(Bounding boxes with keypoints)
------------------------
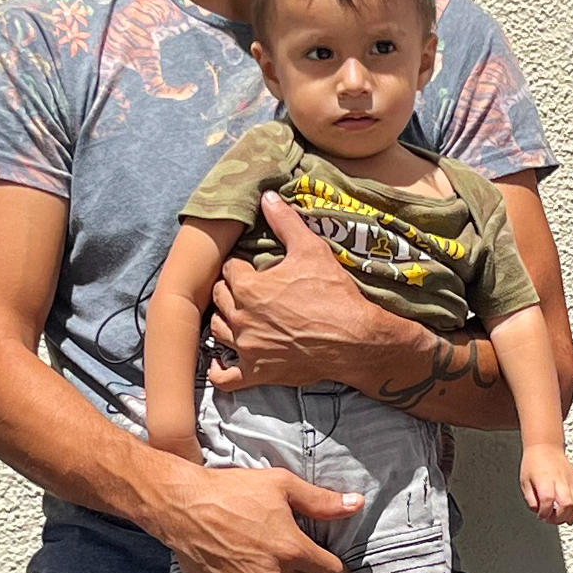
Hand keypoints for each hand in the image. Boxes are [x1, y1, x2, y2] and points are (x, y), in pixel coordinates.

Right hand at [160, 460, 355, 572]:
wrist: (184, 507)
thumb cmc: (232, 492)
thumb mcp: (281, 486)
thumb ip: (321, 501)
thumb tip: (356, 504)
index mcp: (293, 548)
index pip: (331, 571)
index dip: (336, 568)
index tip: (333, 567)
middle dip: (300, 567)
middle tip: (282, 547)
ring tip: (266, 561)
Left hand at [206, 201, 403, 391]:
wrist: (355, 340)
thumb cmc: (333, 295)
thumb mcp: (311, 250)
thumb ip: (285, 222)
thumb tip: (267, 196)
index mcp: (248, 286)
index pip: (230, 269)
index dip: (241, 265)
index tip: (252, 266)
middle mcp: (241, 317)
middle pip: (219, 298)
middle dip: (229, 290)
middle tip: (245, 288)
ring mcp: (247, 347)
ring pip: (217, 332)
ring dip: (224, 321)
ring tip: (237, 314)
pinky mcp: (257, 372)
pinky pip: (225, 377)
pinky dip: (219, 369)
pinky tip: (222, 360)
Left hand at [519, 442, 572, 525]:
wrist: (546, 447)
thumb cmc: (534, 463)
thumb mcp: (525, 482)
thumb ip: (530, 499)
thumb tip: (537, 511)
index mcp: (545, 482)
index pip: (547, 504)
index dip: (543, 514)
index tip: (540, 515)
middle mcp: (560, 483)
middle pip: (565, 506)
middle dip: (558, 518)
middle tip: (551, 519)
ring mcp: (571, 483)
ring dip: (569, 517)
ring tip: (561, 519)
------------------------
_Description of the task_
From the data above, show each line that contains "middle".

_Answer below_
middle dip: (300, 567)
middle tip: (282, 547)
middle mcp: (241, 317)
middle pip: (219, 298)
middle dip: (229, 290)
middle tip: (245, 288)
middle mcp: (560, 483)
middle pip: (565, 506)
middle dip: (558, 518)
middle tip: (551, 519)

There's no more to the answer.